The express objects of Catholic belief follow, and then the convert concludes:
“With a sincere heart, therefore, and with unfeigned faith, I detest and abjure every error, heresy, and sect opposed to the said Holy, Catholic, and Apostolic Roman Church. So help me God, and these Holy Gospels, which I touch with my hand.”
These examples of the Church’s “exclusive” mission in the world might be multiplied for pages, but perhaps no further pronouncement could be quite as pertinent as the words of Pope Pius VII when he deplored the presence in Catholic countries of propagandists who were bent on destroying the Faith of Catholics: “By the fact that freedom of all forms of worship is proclaimed, truth is confused with error, and the Holy and Immaculate Spouse of Christ, outside of which there is no salvation, is placed on the same level as heretical sects and even as Jewish perfidy!”
This is the Church’s answer to the Jewish proposal of Interfaith: Truth cannot share the platform with error, God’s one Faith must not be placed on a level with the devisings of men. It was precisely this message which the Vatican last year transmitted to the Bishops of England, ordering all Catholics to withdraw immediately from the Council of Christians and Jews, England’s number one Interfaith organization.
The prompt and publicized resignation of His Eminence, Cardinal Griffin, so lately deceased, was a great comfort to those in Rome who had condemned the Interfaith movement “on the ground that it was preaching a doctrine unacceptable to Catholics: that all religions are equal.”
In the Jewish World of London, for February 9, 1883, there appeared this benevolent message: “The dispersion of the Jews has rendered them a cosmopolitan people. They are the only cosmopolitan people, and in this capacity must act and are acting as a solvent of national and racial differences. The great ideal of Judaism is not that Jews shall be allowed to flock together one day in some hole-in-the-corner fashion, for, if not tribal, at any rate separatist objects, but that the whole world shall be imbued with Jewish teachings, and that in a universal Brotherhood of Nations — a greater Judaism, in fact — all the separate races and religions shall disappear.”
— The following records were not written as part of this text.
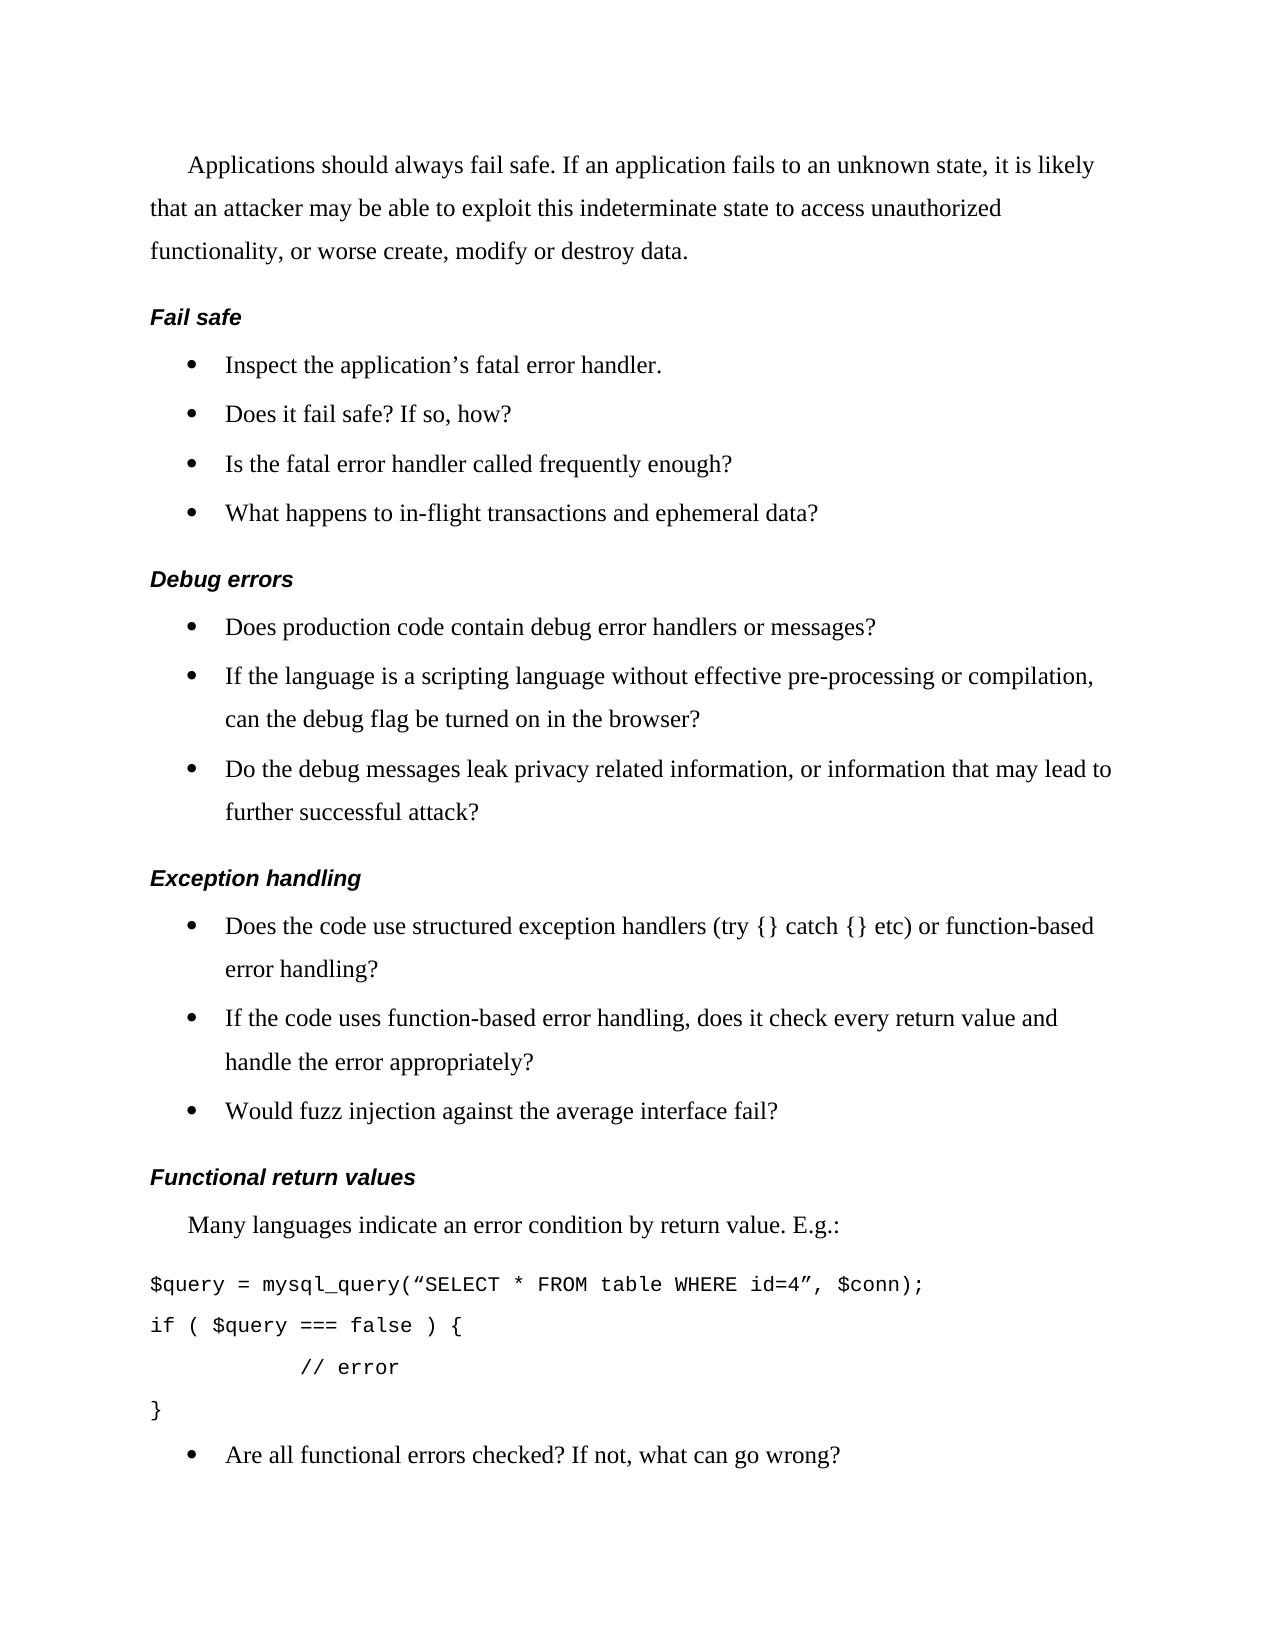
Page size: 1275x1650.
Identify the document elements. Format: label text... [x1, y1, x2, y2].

text if ( $query === false ) { [150, 1315, 1125, 1339]
text Applications should always fail safe. If an application fails to an unknown state, it is likely that an attacker may be able to exploit this indeterminate state to access unauthorized functionality, or worse create, modify or destroy data. [150, 150, 1125, 265]
list If the language is a scripting language without effective pre-processing or compilation, can the debug flag be turned on in the browser? [187, 661, 1125, 733]
list Does it fail safe? If so, how? [187, 399, 1125, 428]
text Fail safe [150, 304, 1125, 331]
text Debug errors [150, 566, 1125, 593]
list Is the fatal error handler called frequently enough? [187, 449, 1125, 478]
list Does the code use structured exception handlers (try {} catch {} etc) or function-based error handling? [187, 911, 1125, 983]
text Functional return values [150, 1164, 1125, 1190]
text Many languages indicate an error condition by return value. E.g.: [150, 1210, 1125, 1238]
list Would fuzz injection against the average interface fail? [187, 1096, 1125, 1125]
list What happens to in-flight transactions and ephemeral data? [187, 498, 1125, 527]
list Inspect the application’s fatal error handler. [187, 350, 1125, 379]
text Exception handling [150, 865, 1125, 892]
list If the code uses function-based error handling, does it check every return value and handle the error appropriately? [187, 1003, 1125, 1075]
list Are all functional errors checked? If not, what can go wrong? [187, 1440, 1125, 1469]
text } [150, 1399, 1125, 1422]
list Do the debug messages leak privacy related information, or information that may lead to further successful attack? [187, 754, 1125, 826]
list Does production code contain debug error handlers or messages? [187, 612, 1125, 641]
text // error [150, 1357, 1125, 1381]
text $query = mysql_query(“SELECT * FROM table WHERE id=4”, $conn); [150, 1274, 1125, 1297]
To the Catholic prelates and priests of America, The Point cannot overemphasize the urgency of this situation — nor yet, on the other hand, do we faint in despair at the enormity of the counter-blow which is needed.
One bishop can do it. One strong voice, raised in episcopal authority against the babble of “brotherhood” would be enough to electrify the whole nation, smash the Jewish Interfaith edifice, and preserve the Faith for this land which all the bishops of America so long ago dedicated to the Mother of God.